Top of DATA SUPPLIED
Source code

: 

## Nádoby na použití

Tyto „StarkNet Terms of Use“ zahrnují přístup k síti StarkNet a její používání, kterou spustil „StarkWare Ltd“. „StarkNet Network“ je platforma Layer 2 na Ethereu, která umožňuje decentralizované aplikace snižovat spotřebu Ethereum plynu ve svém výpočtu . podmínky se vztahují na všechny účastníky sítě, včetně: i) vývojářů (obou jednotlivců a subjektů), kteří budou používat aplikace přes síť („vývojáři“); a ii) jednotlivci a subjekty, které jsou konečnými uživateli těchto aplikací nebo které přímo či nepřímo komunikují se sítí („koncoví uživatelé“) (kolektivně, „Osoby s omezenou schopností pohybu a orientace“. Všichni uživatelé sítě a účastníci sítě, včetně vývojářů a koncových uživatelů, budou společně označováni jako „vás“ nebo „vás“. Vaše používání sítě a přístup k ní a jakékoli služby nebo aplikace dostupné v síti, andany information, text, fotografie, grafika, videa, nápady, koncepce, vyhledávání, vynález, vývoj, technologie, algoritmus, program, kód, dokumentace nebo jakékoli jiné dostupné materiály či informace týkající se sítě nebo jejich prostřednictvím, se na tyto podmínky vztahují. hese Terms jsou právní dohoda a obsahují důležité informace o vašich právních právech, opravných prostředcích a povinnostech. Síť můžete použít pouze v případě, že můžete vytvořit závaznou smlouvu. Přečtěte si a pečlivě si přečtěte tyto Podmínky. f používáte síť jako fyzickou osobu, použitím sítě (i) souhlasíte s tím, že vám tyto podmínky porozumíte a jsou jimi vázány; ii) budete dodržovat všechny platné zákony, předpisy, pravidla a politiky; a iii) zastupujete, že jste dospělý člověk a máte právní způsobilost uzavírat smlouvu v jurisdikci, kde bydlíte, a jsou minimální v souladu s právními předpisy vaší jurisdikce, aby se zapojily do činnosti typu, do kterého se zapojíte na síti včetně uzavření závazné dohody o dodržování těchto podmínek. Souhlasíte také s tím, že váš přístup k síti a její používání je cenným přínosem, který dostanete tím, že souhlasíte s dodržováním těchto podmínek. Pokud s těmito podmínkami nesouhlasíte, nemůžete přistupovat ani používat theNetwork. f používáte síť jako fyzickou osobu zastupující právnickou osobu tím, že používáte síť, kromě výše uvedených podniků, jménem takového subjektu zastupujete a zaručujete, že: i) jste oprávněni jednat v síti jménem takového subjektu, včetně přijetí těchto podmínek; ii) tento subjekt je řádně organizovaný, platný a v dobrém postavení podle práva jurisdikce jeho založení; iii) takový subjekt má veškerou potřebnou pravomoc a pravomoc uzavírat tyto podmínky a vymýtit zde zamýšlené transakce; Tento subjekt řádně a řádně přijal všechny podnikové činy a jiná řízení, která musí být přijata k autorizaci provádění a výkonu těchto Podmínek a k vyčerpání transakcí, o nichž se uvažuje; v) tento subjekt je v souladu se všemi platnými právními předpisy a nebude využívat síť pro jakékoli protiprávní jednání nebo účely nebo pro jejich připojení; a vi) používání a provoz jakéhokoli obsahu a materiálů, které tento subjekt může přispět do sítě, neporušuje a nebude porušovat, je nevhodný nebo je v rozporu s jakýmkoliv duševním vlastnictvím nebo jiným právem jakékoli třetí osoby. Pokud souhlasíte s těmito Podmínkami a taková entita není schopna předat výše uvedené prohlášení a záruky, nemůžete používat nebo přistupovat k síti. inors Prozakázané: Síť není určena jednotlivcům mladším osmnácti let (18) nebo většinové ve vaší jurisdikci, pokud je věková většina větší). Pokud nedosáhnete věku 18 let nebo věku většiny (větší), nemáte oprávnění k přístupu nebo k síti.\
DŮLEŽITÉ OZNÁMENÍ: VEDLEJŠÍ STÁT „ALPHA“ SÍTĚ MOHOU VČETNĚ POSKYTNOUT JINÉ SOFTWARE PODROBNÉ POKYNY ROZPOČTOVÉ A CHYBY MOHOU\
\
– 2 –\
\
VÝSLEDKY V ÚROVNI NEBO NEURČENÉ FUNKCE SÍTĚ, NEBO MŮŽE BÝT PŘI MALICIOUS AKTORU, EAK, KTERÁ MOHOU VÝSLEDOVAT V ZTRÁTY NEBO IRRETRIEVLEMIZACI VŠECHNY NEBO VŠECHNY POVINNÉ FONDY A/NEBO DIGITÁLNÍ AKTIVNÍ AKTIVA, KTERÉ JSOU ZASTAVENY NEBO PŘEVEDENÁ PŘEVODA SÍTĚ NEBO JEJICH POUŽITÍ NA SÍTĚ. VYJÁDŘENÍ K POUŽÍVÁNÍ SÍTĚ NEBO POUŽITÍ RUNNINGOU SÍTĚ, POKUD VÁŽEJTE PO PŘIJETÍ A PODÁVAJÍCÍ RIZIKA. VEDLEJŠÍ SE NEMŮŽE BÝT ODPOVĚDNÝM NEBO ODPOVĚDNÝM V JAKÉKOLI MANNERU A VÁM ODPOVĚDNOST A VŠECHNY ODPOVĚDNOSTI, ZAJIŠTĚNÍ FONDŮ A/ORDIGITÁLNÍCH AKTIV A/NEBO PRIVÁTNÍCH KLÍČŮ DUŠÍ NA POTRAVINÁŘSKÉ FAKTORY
Bottom of DATA SUPPLIED
▸ **PROBLEM**
A copy of each line above that holds the word "MOHOU" is the expected answer.

▸ **RESPONSE FOR THIS EXERCISE**
DŮLEŽITÉ OZNÁMENÍ: VEDLEJŠÍ STÁT „ALPHA“ SÍTĚ MOHOU VČETNĚ POSKYTNOUT JINÉ SOFTWARE PODROBNÉ POKYNY ROZPOČTOVÉ A CHYBY MOHOU\
VÝSLEDKY V ÚROVNI NEBO NEURČENÉ FUNKCE SÍTĚ, NEBO MŮŽE BÝT PŘI MALICIOUS AKTORU, EAK, KTERÁ MOHOU VÝSLEDOVAT V ZTRÁTY NEBO IRRETRIEVLEMIZACI VŠECHNY NEBO VŠECHNY POVINNÉ FONDY A/NEBO DIGITÁLNÍ AKTIVNÍ AKTIVA, KTERÉ JSOU ZASTAVENY NEBO PŘEVEDENÁ PŘEVODA SÍTĚ NEBO JEJICH POUŽITÍ NA SÍTĚ. VYJÁDŘENÍ K POUŽÍVÁNÍ SÍTĚ NEBO POUŽITÍ RUNNINGOU SÍTĚ, POKUD VÁŽEJTE PO PŘIJETÍ A PODÁVAJÍCÍ RIZIKA. VEDLEJŠÍ SE NEMŮŽE BÝT ODPOVĚDNÝM NEBO ODPOVĚDNÝM V JAKÉKOLI MANNERU A VÁM ODPOVĚDNOST A VŠECHNY ODPOVĚDNOSTI, ZAJIŠTĚNÍ FONDŮ A/ORDIGITÁLNÍCH AKTIV A/NEBO PRIVÁTNÍCH KLÍČŮ DUŠÍ NA POTRAVINÁŘSKÉ FAKTORY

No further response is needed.